Proving the Bible to be True

He says: “There is a great gulf fixed between those who want to prove the historicity of everything reported in the Bible in order to demonstrate that the Bible is ‘true’ after all and those who, committed to living under the authority of the scripture, remain open to what scripture itself actually teaches and emphasizes. Which is the bottom line: ‘proving the Bible to be true’ (often with the effect of say, ‘So we can go on thinking what we’ve always thought’), or taking it so seriously that we allow it to tell us things we’d never heard before and didn’t particularly want to hear?”

I’m currently reading N.T. Wright’s The Last Word. It’s a great book and I hope when I have a bit more time, to process some of the ideas that I’m reading on this blog. But I wanted to share a cool quote by Wright in regards to much of the fundamentalist thinking in North America. He says:

“There is a great gulf fixed between those who want to prove the historicity of everything reported in the Bible in order to demonstrate that the Bible is ‘true’ after all and those who, committed to living under the authority of the scripture, remain open to what scripture itself actually teaches and emphasizes. Which is the bottom line: ‘proving the Bible to be true’ (often with the effect of say, ‘So we can go on thinking what we’ve always thought’), or taking it so seriously that we allow it to tell us things we’d never heard before and didn’t particularly want to hear?”

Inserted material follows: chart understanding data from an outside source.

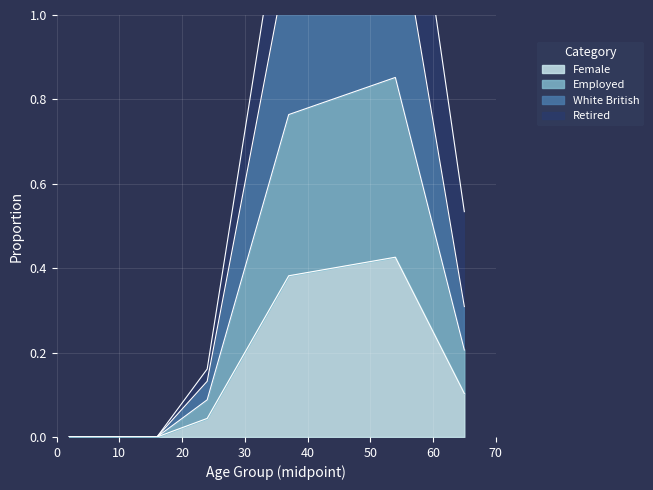

How many categories are shown in the chart?

7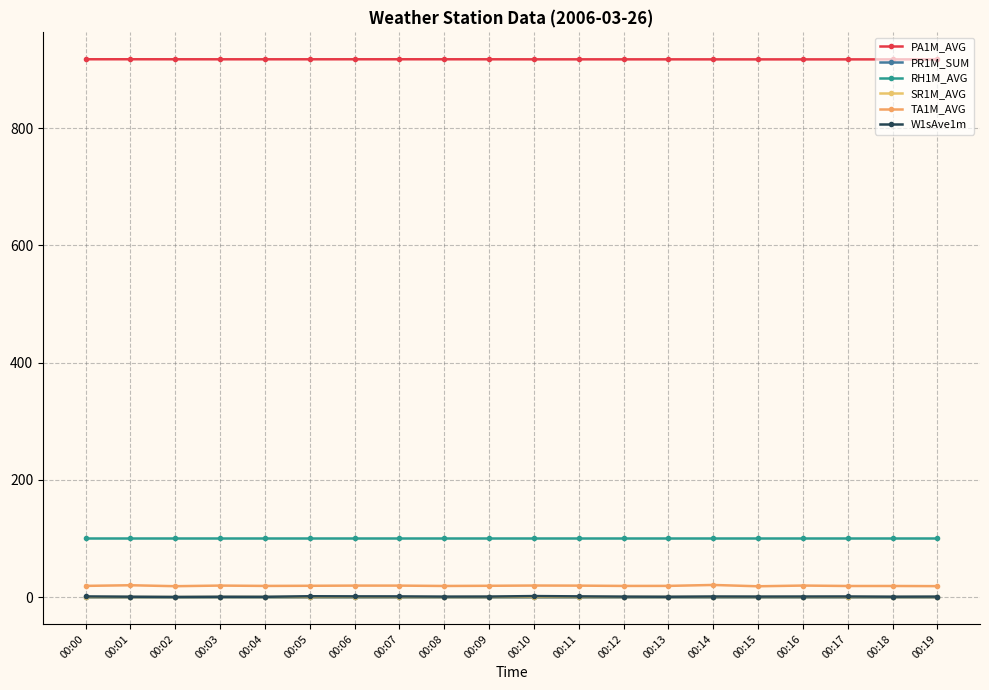

At which category does W1sAve1m reach its first local peak?

00:03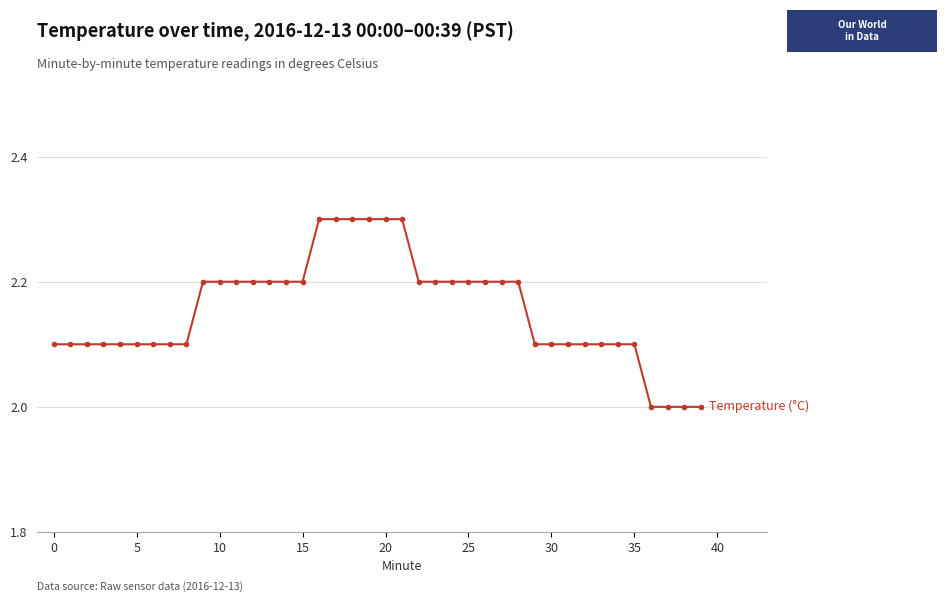

What is the smallest value displayed?

2.0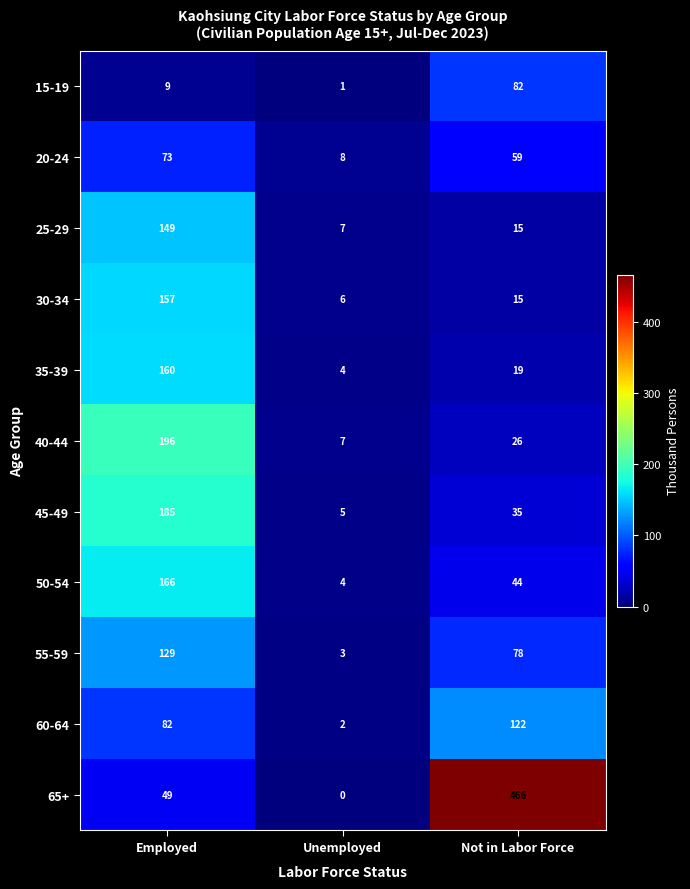

The 55-59 series shows 5 at Unemployed. True or false?

False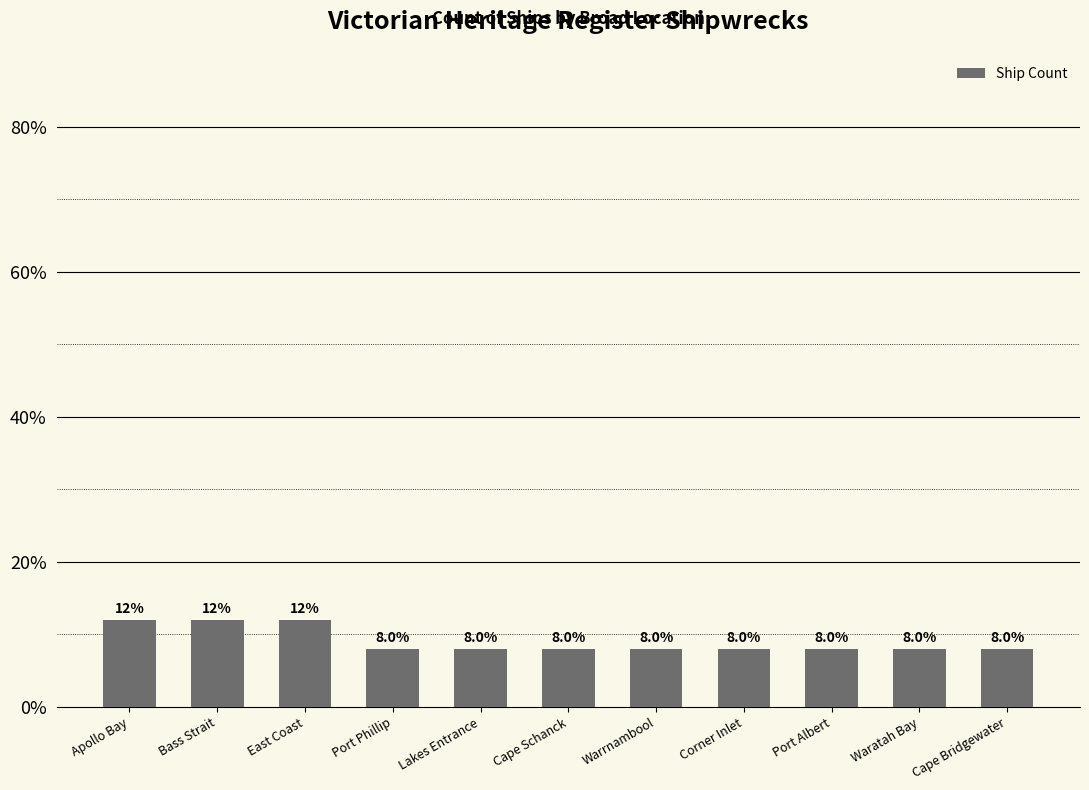

How many bars are there in total?

11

The quote reminds me of some of the discussion going on regarding the attempts to define the Emerging Church. The Evangelical Church is looking to the Emerging members to define itself theologically across the doctrinal bullet points that it holds dear. However, the Emerging conversation, although theologically sound, seems more focused on praxis — following Jesus in real life — more than defining itself by what it purports to believe. This is a significant difference between how the two groups view the “authority of Scripture.” Both hold the Scripture in high value and authority. But how that authority is understood and plays out, in my opinion, will take the two groups in different trajectories.

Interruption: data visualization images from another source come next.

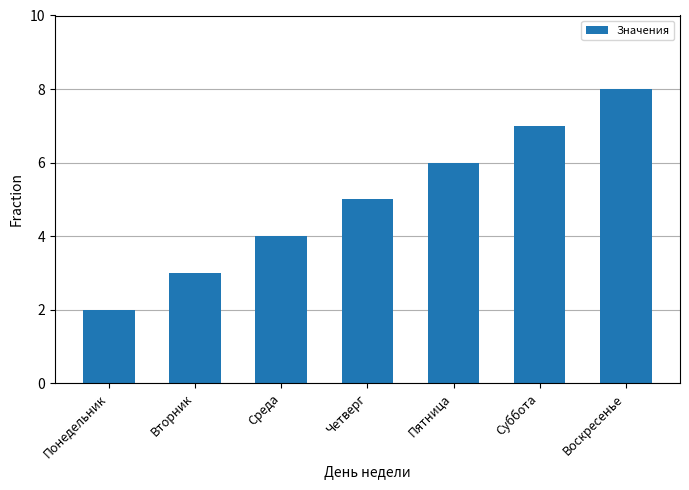

Rank the categories by value from highest to lowest.

Воскресенье, Суббота, Пятница, Четверг, Среда, Вторник, Понедельник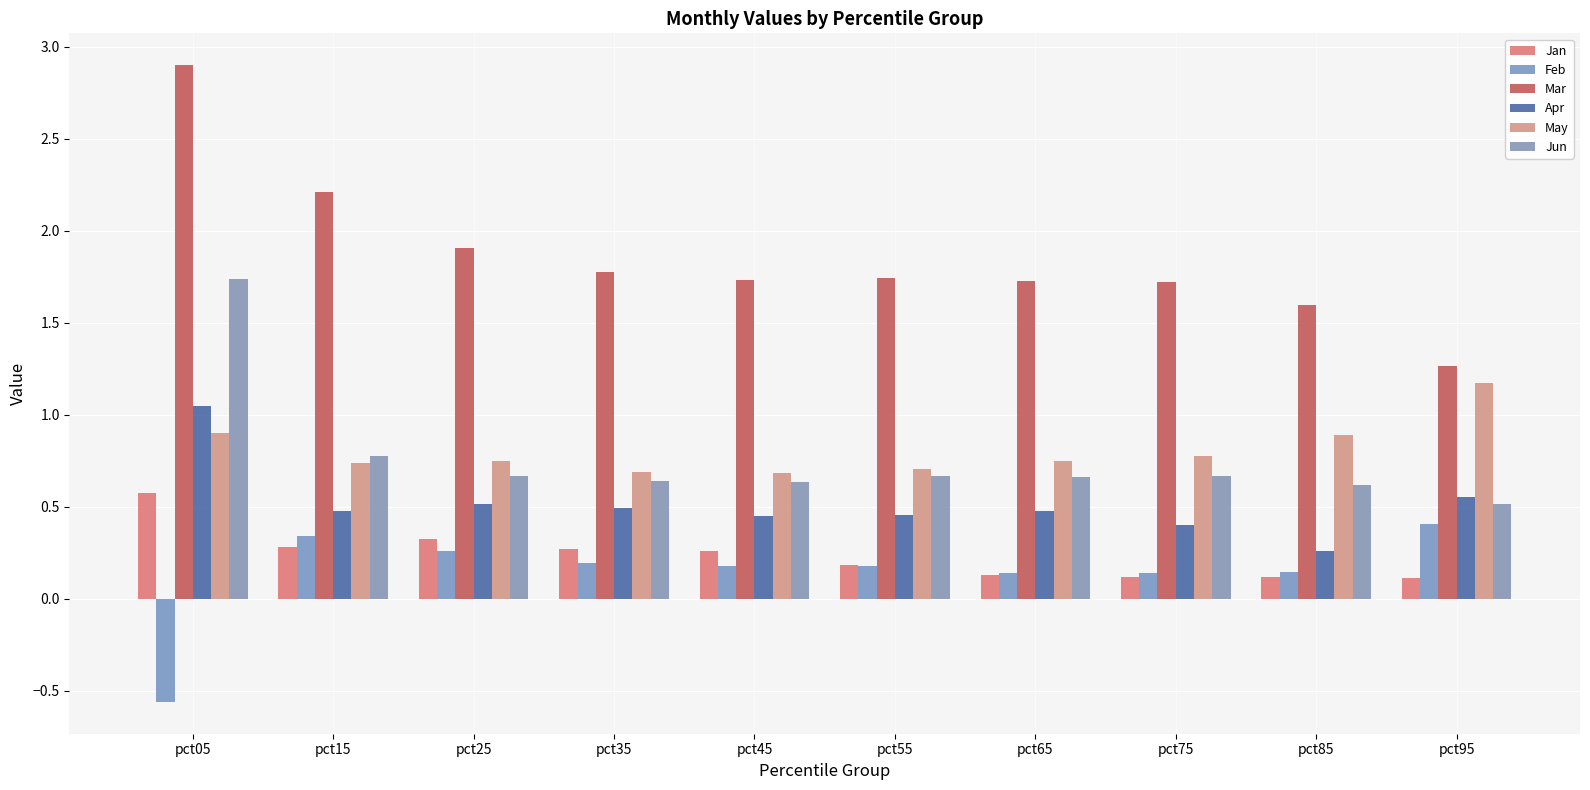

Is the value of Jan at pct75 greater than the value of Apr at pct55?

No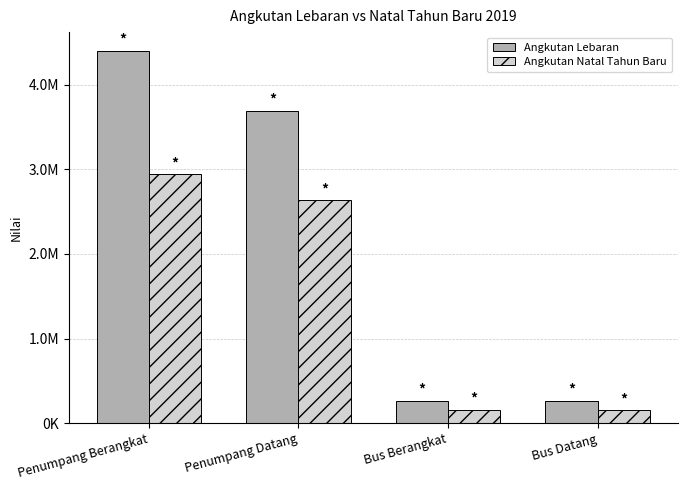

What are all the series names shown in the legend?

Angkutan Lebaran, Angkutan Natal Tahun Baru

One thought on “Proving the Bible to be True

  1. In Sunday School during Junior High we watched archeology videos where an australian guy would go around and show where he thought the ancient sites of Sodom and Gomorrah might be or trying to show the Red Sea and find all the chariots that should be in the water. What if, instead, our junior high teacher taught us how to share Christ with our friends (not just a typical “Four Spiritual laws” approach, but really taught us), how to help those who are hurting, how to stand firm in a faith that was often thought of as wavering? What if he actually taught us what scripture taught and not just tried to prove it? Life would have been very different for me.